Após dois anos Lopes retornou ao Brasil, dessa vez acompanhado da mulher e dos dois filhos. Aos 37 anos, ele carregava o título de campeão olímpico da maratona e o favoritismo. Como nos anos anteriores, José João largou na frente e forçou o ritmo nos primeiros 5.000 m. Logo que Lopes percebeu o sacrifício que João fazia para manter a liderança, ele avançou rumo à primeira colocação. Naquele ano, a atleta portuguesa Rosa mota também pegou o pódio na categoria feminina.

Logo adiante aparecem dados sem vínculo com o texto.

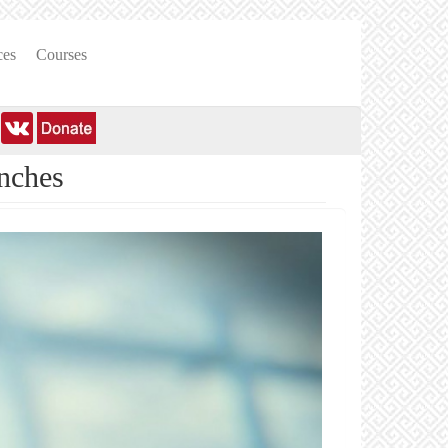
ces
Courses
anches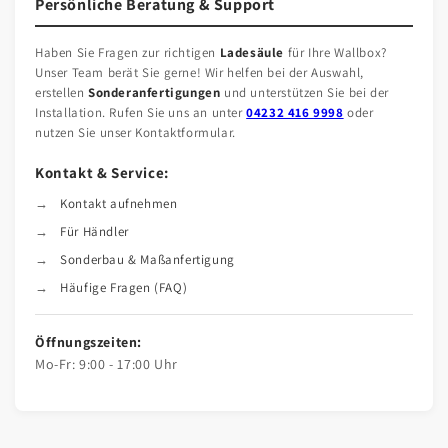
Persönliche Beratung & Support
Haben Sie Fragen zur richtigen
Ladesäule
für Ihre Wallbox?
Unser Team berät Sie gerne! Wir helfen bei der Auswahl,
erstellen
Sonderanfertigungen
und unterstützen Sie bei der
Installation. Rufen Sie uns an unter
04232 416 9998
oder
nutzen Sie unser Kontaktformular.
Kontakt & Service:
Kontakt aufnehmen
Für Händler
Sonderbau & Maßanfertigung
Häufige Fragen (FAQ)
Öffnungszeiten:
Mo-Fr: 9:00 - 17:00 Uhr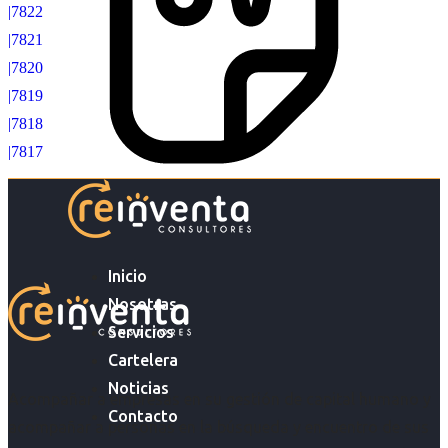
|7822
|7821
|7820
|7819
|7818
|7817
Inicio
Nosotras
Servicios
Cartelera
Noticias
Acompañar a empresas en su gestión de capital humano y
Contacto
acompañar a personas en la búsqueda y encuentro de sus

A festa da comemoração do campeão foi familiar: um jantar com direito a vinho, bacalhau e frutos do mar. A comemoração durou até as quatro horas em um dos restaurantes típicos mais tradicionais da cidade.
Fonte: Arquivo Gazeta Esportiva

Ficha técnica
Nome: Carlos Alberto Sousa Lopes
Nascimento: 18 de fevereiro de 1947
Cidade natal: Viseu (Portugal)
Nacionalidade: Portuguesa
Esporte: Atletismo

Medalhas em Olimpíadas
Montreal, 1976 – Prata nos 10.000 m, com 27min45s17
Los Angeles, 1984 – Ouro na maratona, com 2h09min21 (recorde mundial)

Outros feitos da lenda
Campeonatos mundiais de Cross Country (3 medalhas de ouro em 1976, 1984 e 1985) e 2 medalhas de prata (em 1977 e 1983)
800 m: 1min56s5, em Barreiro, agosto de 1970
1.500 m: 3min41s4, em Lisboa, julho de 1982
3.000 m: 7min48s8, no Estádio Nacional, maio de 1976
5.000 m: 13min16s38, em Oslo, agosto de 1984
10.000 m: 27min17s48, Estocolmo, julho de 1984
20.000 m, 59min44s2, em Lisboa, agosto de 1975
Bateu o recorde pessoal nove vezes consecutivas.